TEXT SECTION.
▶
4. Expenses. The Credit Parties shall pay for all of the reasonable costs and
expenses incurred by the Agent in connection with the transactions
contemplated by this Amendment, including, without limitation, the
reasonable fees and expenses of counsel to the Agent.
5. Miscellaneous.
(a) Except as expressly amended herein, all of the terms and provisions of
the Credit Agreement and the other Credit Documents are ratified and
confirmed in all respects and shall remain in full force and effect.
Each Credit Party hereby acknowledges and agrees that there is no
defense, setoff or counterclaim of any kind, nature or description to
the Obligations or the payment thereof when due.
(b) Upon the effectiveness of this Amendment, all references in the Credit
Documents to the Credit Agreement shall mean the Credit Agreement as
amended by this Amendment and all references in the Credit Agreement
to "this Agreement," "hereof," "herein," or similar terms, shall mean
and refer to the Credit Agreement as amended by this Amendment.
(c) The execution, delivery and effectiveness of this Amendment shall not,
except as expressly provided herein, operate as an amendment to or
waiver of any right, power or remedy of the Agent or any Lender under
any of the Credit Documents, or constitute an amendment or waiver of
any provision of any of the Credit Documents.
◀
WHAT TO DO.
Answer these questions using the amendment excerpt above.
1. Who must pay the reasonable costs and expenses the Agent incurs in connection with the transactions contemplated by the Amendment?
2. What does each Credit Party acknowledge and agree does not exist with respect to the Obligations or their payment when due?
3. Once the Amendment takes effect, what do references in the Credit Agreement to "this Agreement," "hereof," or "herein" mean?

[Stored items from a collection]
▶
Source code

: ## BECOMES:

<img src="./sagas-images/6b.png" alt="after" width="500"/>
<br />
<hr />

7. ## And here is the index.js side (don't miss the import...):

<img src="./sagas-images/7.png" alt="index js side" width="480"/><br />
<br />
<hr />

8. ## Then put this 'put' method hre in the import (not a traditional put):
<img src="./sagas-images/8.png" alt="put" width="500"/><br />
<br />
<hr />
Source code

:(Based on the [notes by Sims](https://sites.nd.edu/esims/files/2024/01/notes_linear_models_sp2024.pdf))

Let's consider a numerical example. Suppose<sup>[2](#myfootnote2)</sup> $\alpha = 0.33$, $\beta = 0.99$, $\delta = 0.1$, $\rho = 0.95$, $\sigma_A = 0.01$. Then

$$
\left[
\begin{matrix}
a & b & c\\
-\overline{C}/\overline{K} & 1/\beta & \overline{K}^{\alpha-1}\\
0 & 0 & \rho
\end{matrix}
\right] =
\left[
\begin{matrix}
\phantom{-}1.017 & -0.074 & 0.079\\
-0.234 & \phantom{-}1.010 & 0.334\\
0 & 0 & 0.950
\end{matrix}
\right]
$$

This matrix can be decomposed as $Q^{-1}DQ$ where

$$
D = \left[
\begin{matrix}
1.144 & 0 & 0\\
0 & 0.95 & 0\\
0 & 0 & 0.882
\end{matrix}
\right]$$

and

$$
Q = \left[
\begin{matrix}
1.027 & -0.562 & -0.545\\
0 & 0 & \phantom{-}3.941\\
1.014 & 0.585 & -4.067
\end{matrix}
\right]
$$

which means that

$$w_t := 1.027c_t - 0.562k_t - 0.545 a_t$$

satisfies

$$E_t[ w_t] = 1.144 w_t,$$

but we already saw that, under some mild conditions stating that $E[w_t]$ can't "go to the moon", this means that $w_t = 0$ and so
◀
OUTPUT.
1. The Credit Parties.
2. Any defense, setoff or counterclaim of any kind, nature or description.
3. The Credit Agreement as amended by this Amendment.